Sometimes, though, you can't get around being your own peon.
Our PhD program houses 160 doctoral students. Staying on top of their progress and providing them with accurate and timely guidance helps them (I hope) keep that final dissertation defense in their sites. Being a resource for the students is the fun part of the position. As I get to know them, I can tailor my approach to their personalities. What could be better for a dyed-in-the-wool extrovert? This may not my avocation, but parts of it sure fit my groove.
Monitoring the construction of 160 people's careers (while also attending to the 60-odd faculty members and two dozen bureaucrats working the scaffolding) is about as complicated as you'd think. I have days when I am right on top of things. I can field a call from a student in Nigeria about a small payment detail that needs to be resolved within the hour, and the student's situation pops to the front of my brain. That one happens to be a permanent U.S. resident in the 1-credit-per-semester dissertation phase of his research, an international student living abroad but not on a visa. I know exactly how to give him the right answer in the blink of an eye. On such days, I feel like I have the best job in the world.
Then I have moments like the one last week. The workshop brought in a manageable 10 participants, and I knew every one of them. They introduced themselves at the beginning. I had an RSVP list on my desk. You can imagine my mortification when I drew a complete blank on one student's name halfway through the session. This would only be a big deal if I were calling on people and trying to engage the discussion.. . . There I was, trying to model active teaching skills, and I not only forgot the student's name, I called him the wrong name.
I have only flipped the calendar thirteen times since the university first saw fit to hand me this title. Anyone can be forgiven for slipping on the details from time to time. Heck, this position doesn't require me to perform surgery or land airplanes or anything. The slip is actually a good reminder that I serve the students best when I learn who they are. In that moment, I could not have answered any question _blankname_ had posed to me about his next step in the program, because in forgetting his name, I also forgot everything about his research interests and his progress. I may love schmoozing and teaching and advising, but I also simply need to know who the students are. Their names are the keys that unlock those heaps of information stored in the file cabinets and, increasingly, in my own memory.

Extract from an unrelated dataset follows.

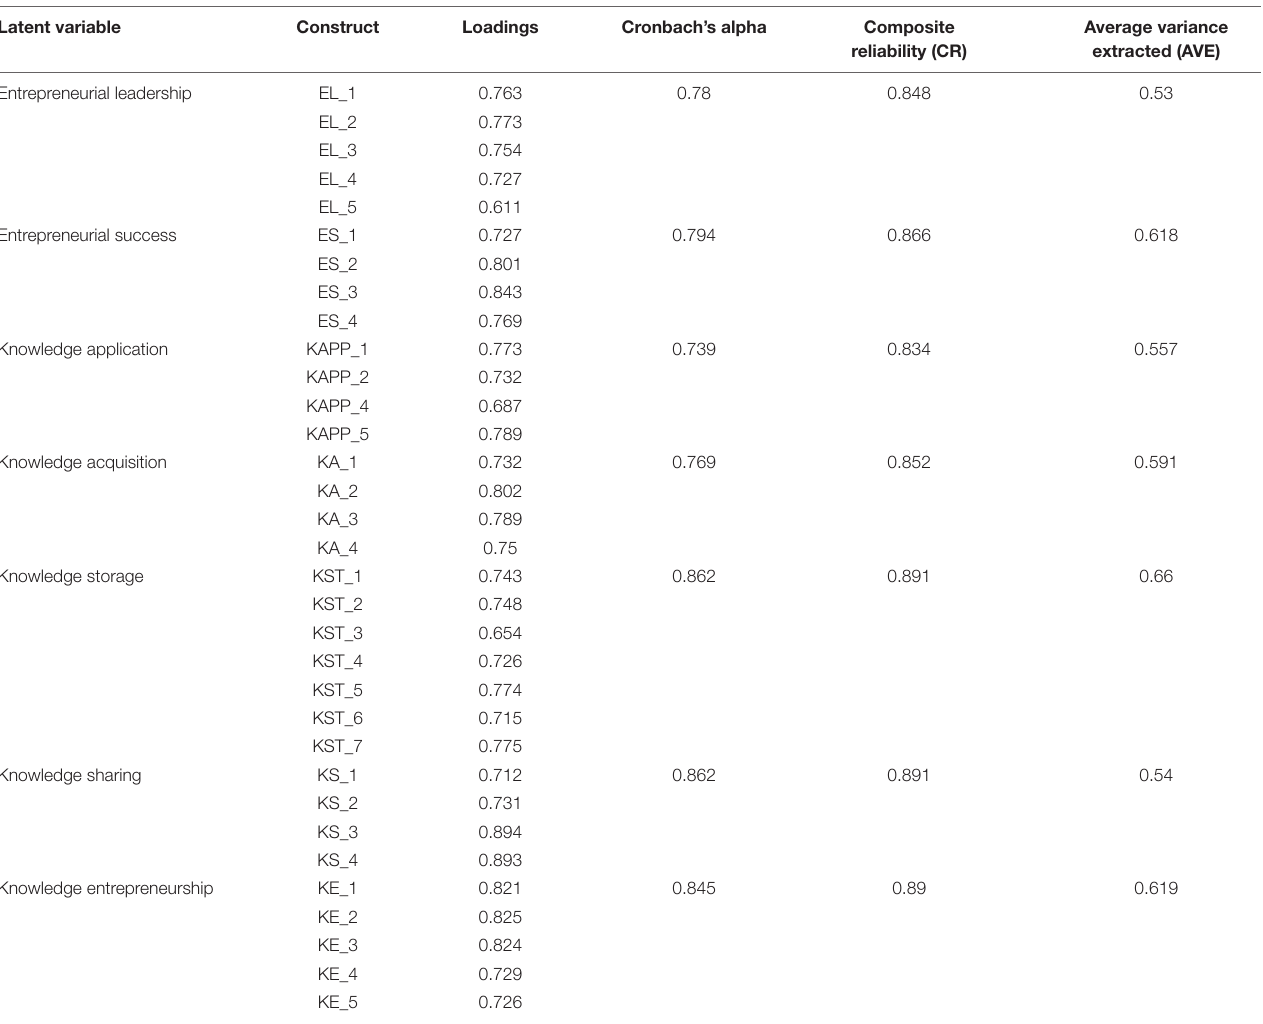
TABLE 2 | Factor loading values with Cronbach’s alpha, CR, and AVE.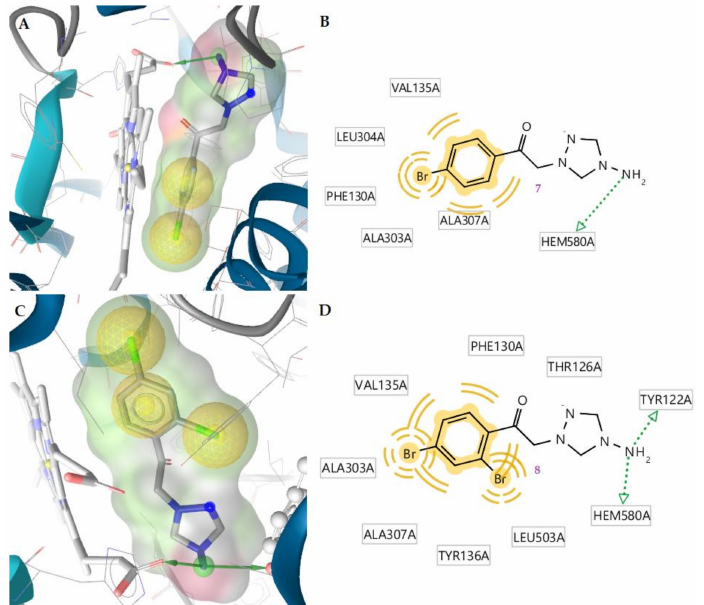
Figure 6. Docking pose of the compound 7 ( A ) and 2D diagram ( B ) in 14-alpha demethylase (CYP51B) from the fungus Aspergillus fumigatus . Docking pose of the compound 8 ( C ) and 2D diagram ( D ) in 14-alpha demethylase (CYP51B) from Aspergillus fumigatus . Green dotted arrows indicate hydrogen bonds, and yellow spheres indicate the hydrophobic interactions.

Today, it is true I am not doing anything more compelling than cutting and pasting data from one two-dimensional page to another. As the afternoon drags to a close and I slog to the bottom of the spreadsheet, something dawns on me. I know their names. I can look at any list of names anywhere, any list of thousands upon thousands of names of humans pulled from the phone book or even just the random sky, and I can tell you which among them belongs to a student in my program.
As I cut, paste, search, and check these records, I am looking again and again at the names of these 160 students who comprise my professional universe. I am learning them, the way a person memorizes passages of poetry or elements from the periodic table. Repeated exposure cuts pathways into the mind. Mnemonics form between names and the larger human composition. Simply by gazing for a day at this list of students, I place them in the larger geography of the planet as well as in the storehouse of my own memory.
Might it be the case that sitting still and attending to nothing more than a tiny collection of details, I become a better advisor? In addition to the critical task of creating order when chaos threatens, housekeeping may actually build capacity for both service and leadership.
It is a surprise and a delight to learn, once again, that the parts of my work I consider most mind-numbing might be anything but.